◆ **Available records**:

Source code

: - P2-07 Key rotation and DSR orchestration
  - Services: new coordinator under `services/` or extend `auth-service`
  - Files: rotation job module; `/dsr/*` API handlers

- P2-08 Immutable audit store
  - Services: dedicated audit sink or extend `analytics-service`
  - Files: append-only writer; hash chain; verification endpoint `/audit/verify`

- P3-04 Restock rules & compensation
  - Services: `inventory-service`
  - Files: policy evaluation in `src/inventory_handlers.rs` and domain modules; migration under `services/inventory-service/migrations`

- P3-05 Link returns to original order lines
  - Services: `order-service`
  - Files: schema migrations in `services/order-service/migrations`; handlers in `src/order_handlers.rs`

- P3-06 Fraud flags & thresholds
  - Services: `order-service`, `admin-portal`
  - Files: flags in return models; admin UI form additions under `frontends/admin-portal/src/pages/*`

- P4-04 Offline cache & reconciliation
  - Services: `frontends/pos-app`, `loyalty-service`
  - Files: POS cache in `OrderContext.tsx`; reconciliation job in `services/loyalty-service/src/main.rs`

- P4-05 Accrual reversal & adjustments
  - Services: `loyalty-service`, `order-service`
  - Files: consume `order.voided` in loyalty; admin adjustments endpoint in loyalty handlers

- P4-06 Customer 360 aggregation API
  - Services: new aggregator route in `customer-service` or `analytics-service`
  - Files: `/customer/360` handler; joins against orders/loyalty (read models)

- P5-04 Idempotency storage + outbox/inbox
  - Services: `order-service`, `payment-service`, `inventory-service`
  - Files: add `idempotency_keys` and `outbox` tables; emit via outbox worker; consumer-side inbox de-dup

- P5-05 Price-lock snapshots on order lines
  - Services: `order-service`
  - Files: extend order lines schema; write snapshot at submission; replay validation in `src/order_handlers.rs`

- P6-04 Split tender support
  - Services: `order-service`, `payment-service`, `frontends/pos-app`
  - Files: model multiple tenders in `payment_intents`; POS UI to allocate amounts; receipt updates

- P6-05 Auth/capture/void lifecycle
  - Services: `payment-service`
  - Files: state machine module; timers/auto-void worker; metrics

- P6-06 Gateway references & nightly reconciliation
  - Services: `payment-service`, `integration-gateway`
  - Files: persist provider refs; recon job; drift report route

◆ **What to do**: Give back the opening line of the records above and every line after it, up to and including the one with "- P6-06 Gateway", unchanged.

◆ **Answer to this exercise**:
Source code

: - P2-07 Key rotation and DSR orchestration
  - Services: new coordinator under `services/` or extend `auth-service`
  - Files: rotation job module; `/dsr/*` API handlers

- P2-08 Immutable audit store
  - Services: dedicated audit sink or extend `analytics-service`
  - Files: append-only writer; hash chain; verification endpoint `/audit/verify`

- P3-04 Restock rules & compensation
  - Services: `inventory-service`
  - Files: policy evaluation in `src/inventory_handlers.rs` and domain modules; migration under `services/inventory-service/migrations`

- P3-05 Link returns to original order lines
  - Services: `order-service`
  - Files: schema migrations in `services/order-service/migrations`; handlers in `src/order_handlers.rs`

- P3-06 Fraud flags & thresholds
  - Services: `order-service`, `admin-portal`
  - Files: flags in return models; admin UI form additions under `frontends/admin-portal/src/pages/*`

- P4-04 Offline cache & reconciliation
  - Services: `frontends/pos-app`, `loyalty-service`
  - Files: POS cache in `OrderContext.tsx`; reconciliation job in `services/loyalty-service/src/main.rs`

- P4-05 Accrual reversal & adjustments
  - Services: `loyalty-service`, `order-service`
  - Files: consume `order.voided` in loyalty; admin adjustments endpoint in loyalty handlers

- P4-06 Customer 360 aggregation API
  - Services: new aggregator route in `customer-service` or `analytics-service`
  - Files: `/customer/360` handler; joins against orders/loyalty (read models)

- P5-04 Idempotency storage + outbox/inbox
  - Services: `order-service`, `payment-service`, `inventory-service`
  - Files: add `idempotency_keys` and `outbox` tables; emit via outbox worker; consumer-side inbox de-dup

- P5-05 Price-lock snapshots on order lines
  - Services: `order-service`
  - Files: extend order lines schema; write snapshot at submission; replay validation in `src/order_handlers.rs`

- P6-04 Split tender support
  - Services: `order-service`, `payment-service`, `frontends/pos-app`
  - Files: model multiple tenders in `payment_intents`; POS UI to allocate amounts; receipt updates

- P6-05 Auth/capture/void lifecycle
  - Services: `payment-service`
  - Files: state machine module; timers/auto-void worker; metrics

- P6-06 Gateway references & nightly reconciliation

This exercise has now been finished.